Once you have a first pass gathering of all your disaster recovery items and information, put it all in a container that you can send out to your off-site storage vendor or alternate location. Then when you practice, start with just the box – if you can’t kick off a recovery test with only the contents (no Internet connection and no touching your production systems) improve them and try again.  Granted, if you are using the cloud as part of your plan, make sure you know which parts require Internet access, have a procedure for alternative connectivity and know what parts of your plans would stall while securing that connection.  You won’t be able to plan for every contingency, but knowing where parts of the plan can break down makes it easier to justify where to spend money for improvement, or not.

No matter the result of your testing, it will be better than the last time. Go forth and be prepared.

Oh, one more thing, if you live in a geographic area where weather or other “earthly” disasters are probable, please take some time to do some DR planning for your home as well.  I don’t care who you work for, if your home and family aren’t secure after a disaster you certainly won’t be effective at work. Visit www.ready.gov or www.redcross.org/prepare/disaster-safety-library for more information.

This is post part of a 15 part series on Disaster Recovery and Business Continuity planning by the US based Microsoft IT Evangelists. For the full list of articles in this series see the intro post located here: http://mythoughtsonit.com/2014/02/intro-to-series-disaster-recovery-planning-for-i-t-pros/

Question: Is there value in testing your Disaster Recovery Plan?

* _What this exercise asks_:
(1) Please print the disaster recovery excerpt word for word, everything from "No matter the" down to "your Disaster Recovery Plan?".
(2) Which two websites does the disaster recovery excerpt point readers to for help with planning at home?
(3) Write the next part of the disaster recovery excerpt, picking up after its final line.
None of the data is needed.

* _Material supplied_:
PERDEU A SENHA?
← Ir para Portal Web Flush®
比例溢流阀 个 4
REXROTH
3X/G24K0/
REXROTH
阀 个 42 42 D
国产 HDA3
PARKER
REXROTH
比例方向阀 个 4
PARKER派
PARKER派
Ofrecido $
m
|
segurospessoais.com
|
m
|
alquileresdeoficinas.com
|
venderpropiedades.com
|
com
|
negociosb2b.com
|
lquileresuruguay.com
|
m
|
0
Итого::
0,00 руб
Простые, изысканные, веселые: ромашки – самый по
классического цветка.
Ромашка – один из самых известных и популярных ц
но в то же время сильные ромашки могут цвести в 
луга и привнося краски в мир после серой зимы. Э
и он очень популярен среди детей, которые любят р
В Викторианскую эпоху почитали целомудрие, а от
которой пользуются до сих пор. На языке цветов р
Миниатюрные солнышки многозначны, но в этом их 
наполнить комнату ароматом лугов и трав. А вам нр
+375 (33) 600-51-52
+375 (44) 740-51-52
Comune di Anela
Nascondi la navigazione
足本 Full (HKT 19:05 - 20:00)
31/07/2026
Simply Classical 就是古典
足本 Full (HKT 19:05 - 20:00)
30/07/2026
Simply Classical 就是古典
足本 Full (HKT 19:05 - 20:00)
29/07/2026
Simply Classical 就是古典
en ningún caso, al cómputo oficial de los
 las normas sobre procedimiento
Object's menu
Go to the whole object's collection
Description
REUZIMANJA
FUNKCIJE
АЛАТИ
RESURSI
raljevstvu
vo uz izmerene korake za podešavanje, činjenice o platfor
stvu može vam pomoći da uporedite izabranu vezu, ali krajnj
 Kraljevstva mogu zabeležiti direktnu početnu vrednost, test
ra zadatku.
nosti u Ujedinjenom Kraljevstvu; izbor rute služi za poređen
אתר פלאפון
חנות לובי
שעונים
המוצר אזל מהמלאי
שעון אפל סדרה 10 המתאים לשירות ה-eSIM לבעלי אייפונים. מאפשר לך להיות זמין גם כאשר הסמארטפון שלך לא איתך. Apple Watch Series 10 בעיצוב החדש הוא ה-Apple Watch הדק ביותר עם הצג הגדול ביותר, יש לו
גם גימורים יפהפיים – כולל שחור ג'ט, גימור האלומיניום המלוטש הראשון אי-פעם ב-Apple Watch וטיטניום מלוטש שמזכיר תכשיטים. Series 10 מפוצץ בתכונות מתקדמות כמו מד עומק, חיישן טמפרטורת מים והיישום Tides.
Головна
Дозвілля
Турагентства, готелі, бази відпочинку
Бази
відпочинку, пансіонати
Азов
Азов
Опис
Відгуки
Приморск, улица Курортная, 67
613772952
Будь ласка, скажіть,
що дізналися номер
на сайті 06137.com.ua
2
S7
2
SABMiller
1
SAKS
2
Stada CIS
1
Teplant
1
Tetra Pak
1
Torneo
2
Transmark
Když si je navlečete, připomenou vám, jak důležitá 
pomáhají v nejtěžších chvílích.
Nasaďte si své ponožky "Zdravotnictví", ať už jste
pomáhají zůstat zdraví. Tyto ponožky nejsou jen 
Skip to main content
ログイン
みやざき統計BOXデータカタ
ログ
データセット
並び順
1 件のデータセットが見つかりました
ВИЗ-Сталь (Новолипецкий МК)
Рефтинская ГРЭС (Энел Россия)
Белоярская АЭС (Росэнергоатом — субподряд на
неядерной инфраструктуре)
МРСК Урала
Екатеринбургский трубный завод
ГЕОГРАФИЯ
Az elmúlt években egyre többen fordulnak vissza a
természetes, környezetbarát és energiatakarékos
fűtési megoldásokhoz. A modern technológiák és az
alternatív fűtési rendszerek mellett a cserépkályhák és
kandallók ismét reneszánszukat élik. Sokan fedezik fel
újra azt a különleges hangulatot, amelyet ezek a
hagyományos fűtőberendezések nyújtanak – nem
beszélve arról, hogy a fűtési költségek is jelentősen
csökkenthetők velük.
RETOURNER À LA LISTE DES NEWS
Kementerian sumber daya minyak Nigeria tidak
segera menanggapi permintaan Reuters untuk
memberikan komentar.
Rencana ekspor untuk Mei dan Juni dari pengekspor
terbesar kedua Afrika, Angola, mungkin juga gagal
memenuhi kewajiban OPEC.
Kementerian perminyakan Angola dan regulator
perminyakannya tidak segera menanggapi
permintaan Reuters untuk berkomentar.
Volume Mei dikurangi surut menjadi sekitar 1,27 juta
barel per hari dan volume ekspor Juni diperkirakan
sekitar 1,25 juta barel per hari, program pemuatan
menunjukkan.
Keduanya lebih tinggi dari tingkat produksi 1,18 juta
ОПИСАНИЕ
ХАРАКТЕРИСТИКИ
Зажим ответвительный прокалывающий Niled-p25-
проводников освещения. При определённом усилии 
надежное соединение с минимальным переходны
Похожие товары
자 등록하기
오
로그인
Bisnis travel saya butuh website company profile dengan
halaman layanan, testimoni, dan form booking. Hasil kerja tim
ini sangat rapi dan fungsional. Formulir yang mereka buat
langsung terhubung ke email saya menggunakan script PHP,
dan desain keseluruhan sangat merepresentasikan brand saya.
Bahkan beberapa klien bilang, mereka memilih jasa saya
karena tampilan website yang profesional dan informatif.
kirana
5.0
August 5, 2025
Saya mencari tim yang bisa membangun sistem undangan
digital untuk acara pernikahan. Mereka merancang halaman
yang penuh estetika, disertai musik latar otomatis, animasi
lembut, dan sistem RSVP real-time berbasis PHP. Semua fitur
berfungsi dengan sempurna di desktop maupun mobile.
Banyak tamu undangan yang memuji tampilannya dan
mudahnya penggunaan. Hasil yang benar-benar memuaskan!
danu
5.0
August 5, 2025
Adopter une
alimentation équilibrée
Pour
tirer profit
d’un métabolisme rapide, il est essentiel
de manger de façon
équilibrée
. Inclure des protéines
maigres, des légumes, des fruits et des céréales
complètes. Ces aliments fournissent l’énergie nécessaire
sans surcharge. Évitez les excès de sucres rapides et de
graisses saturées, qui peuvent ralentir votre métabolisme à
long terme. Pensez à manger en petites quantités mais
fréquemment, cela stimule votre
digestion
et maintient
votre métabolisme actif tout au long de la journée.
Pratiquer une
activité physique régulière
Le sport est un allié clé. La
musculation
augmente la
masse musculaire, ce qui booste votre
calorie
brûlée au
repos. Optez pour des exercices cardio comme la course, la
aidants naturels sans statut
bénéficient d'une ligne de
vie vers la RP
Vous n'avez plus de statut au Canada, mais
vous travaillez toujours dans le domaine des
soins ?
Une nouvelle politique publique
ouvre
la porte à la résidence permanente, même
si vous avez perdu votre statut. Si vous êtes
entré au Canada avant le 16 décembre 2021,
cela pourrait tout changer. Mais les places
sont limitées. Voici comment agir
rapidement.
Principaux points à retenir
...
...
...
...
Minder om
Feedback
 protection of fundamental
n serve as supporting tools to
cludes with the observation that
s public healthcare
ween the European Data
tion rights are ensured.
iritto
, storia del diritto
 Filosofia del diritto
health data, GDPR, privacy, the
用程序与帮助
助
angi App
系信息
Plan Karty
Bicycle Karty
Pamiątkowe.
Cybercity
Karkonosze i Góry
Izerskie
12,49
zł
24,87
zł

* _Responses by task_:
(1)
No matter the result of your testing, it will be better than the last time. Go forth and be prepared.

Oh, one more thing, if you live in a geographic area where weather or other “earthly” disasters are probable, please take some time to do some DR planning for your home as well.  I don’t care who you work for, if your home and family aren’t secure after a disaster you certainly won’t be effective at work. Visit www.ready.gov or www.redcross.org/prepare/disaster-safety-library for more information.

This is post part of a 15 part series on Disaster Recovery and Business Continuity planning by the US based Microsoft IT Evangelists. For the full list of articles in this series see the intro post located here: http://mythoughtsonit.com/2014/02/intro-to-series-disaster-recovery-planning-for-i-t-pros/

Question: Is there value in testing your Disaster Recovery Plan?

(2) www.ready.gov and www.redcross.org/prepare/disaster-safety-library

(3)
Answer: Only if you want a shot at it actually working when you need it.

There are a few reasons you need to regularly test your recovery plans… I’ve got my top three.

  1. Backups only work if they are good.
  2. Your documentation is only useful if you can follow it.
  3. You are soft and easily crushed.

Backups
Everyone knows the mantra of “backup, backup, backup” but you also have to test those backups for accuracy and functionality. I’m not going to beat this one endlessly, but please read an old post of mine – “Epic Fail #1” to see how backups can fail in spectacular, unplanned ways.

Documentation
Simply put, you need good documentation. You need easy to locate lists of vendors, support numbers, configuration details of machines and applications, notes on how “this” interacts with “that”, what services have dependencies on others and step by step instructions for processes you don’t do often and even those you DO do everyday.

When under pressure to troubleshoot an issue that is causing downtime, it’s likely you’ll loose track of where to find information you need to successfully recover.  Having clean documentation will keep you calm and focused at a time you really need to have your head in the game.

Realistically, your documentation will be out of date when you use it.  You won’t mean for it to be, but even if you have a great DR plan in place, I’ll bet you upgraded a system, changed vendors, or altered a process almost immediately after your update cycle. Regular review of your documents is a valuable part of testing, even if you don’t touch your lab.

My personal method is to keep a binder with hard copies of all my DR documentation handy.  Whenever I change a system, I make a note on the hard-copy. Quarterly, I update the electronic version and reprint it.  With the binder, I always have information handy in case the electronic version is not accessible and the version with the handwritten notes is often more up to date with the added margin notes. Even something declaring a section “THIS IS ENTIRELY WRONG NOW” can save someone hours of heading down the wrong path.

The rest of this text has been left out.